--- COLLECTED DATA ---

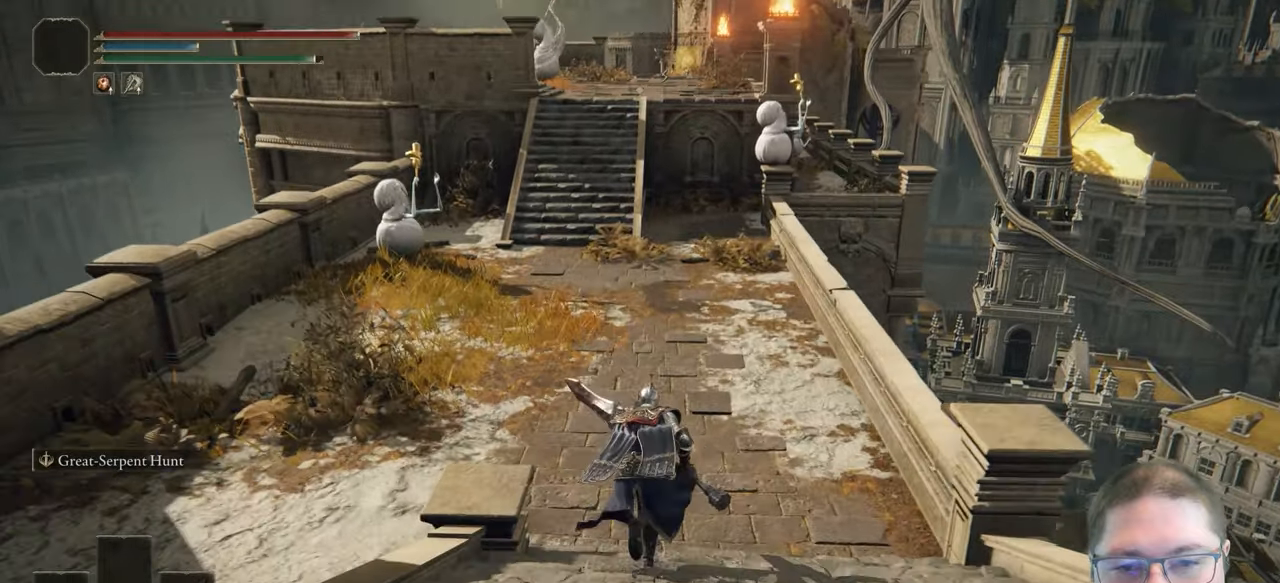
{"dt_ms": 500, "buttons": ["B"], "left_stick": "up", "right_stick": "center", "events": []}
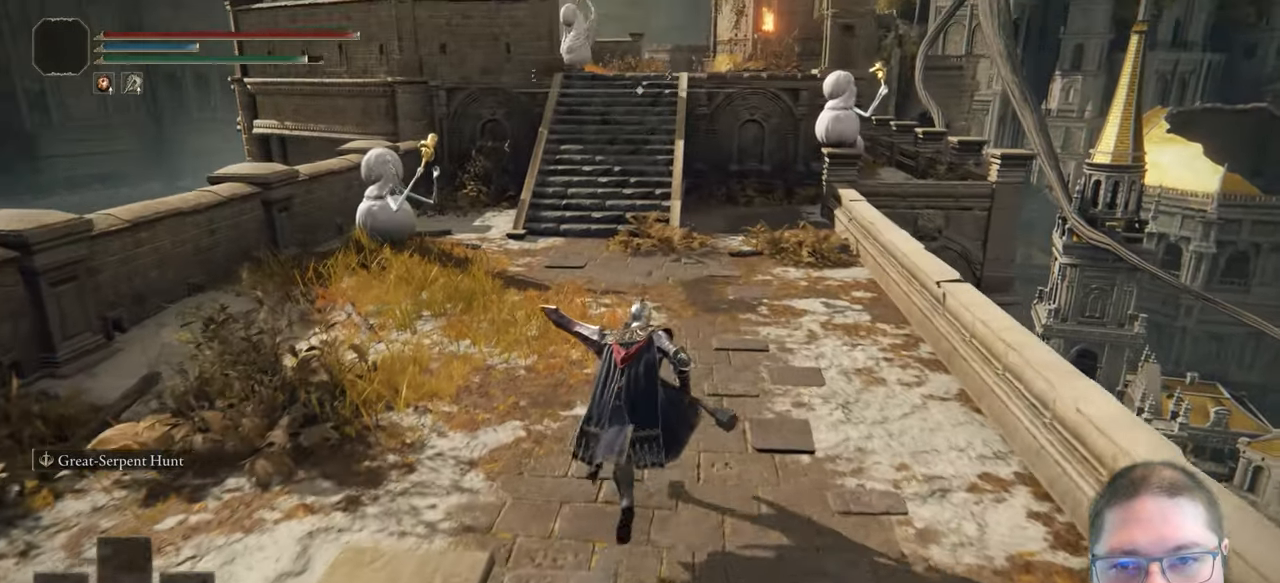
{"dt_ms": 500, "buttons": ["B"], "left_stick": "up", "right_stick": "center", "events": []}
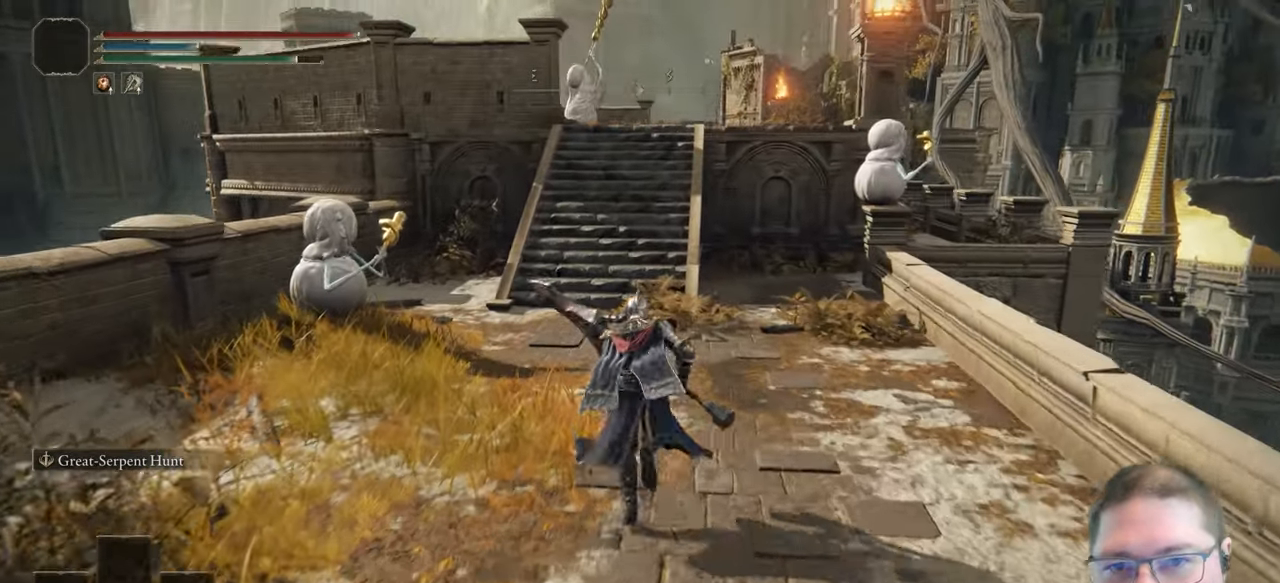
{"dt_ms": 500, "buttons": ["B"], "left_stick": "up", "right_stick": "center", "events": []}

--- YOUR ASSIGNMENT ---
Copy every line above exactly, leaving no picture in the copy.

--- WRITTEN RESPONSE ---
{"dt_ms": 500, "buttons": ["B"], "left_stick": "up", "right_stick": "center", "events": []}
{"dt_ms": 500, "buttons": ["B"], "left_stick": "up", "right_stick": "center", "events": []}
{"dt_ms": 500, "buttons": ["B"], "left_stick": "up", "right_stick": "center", "events": []}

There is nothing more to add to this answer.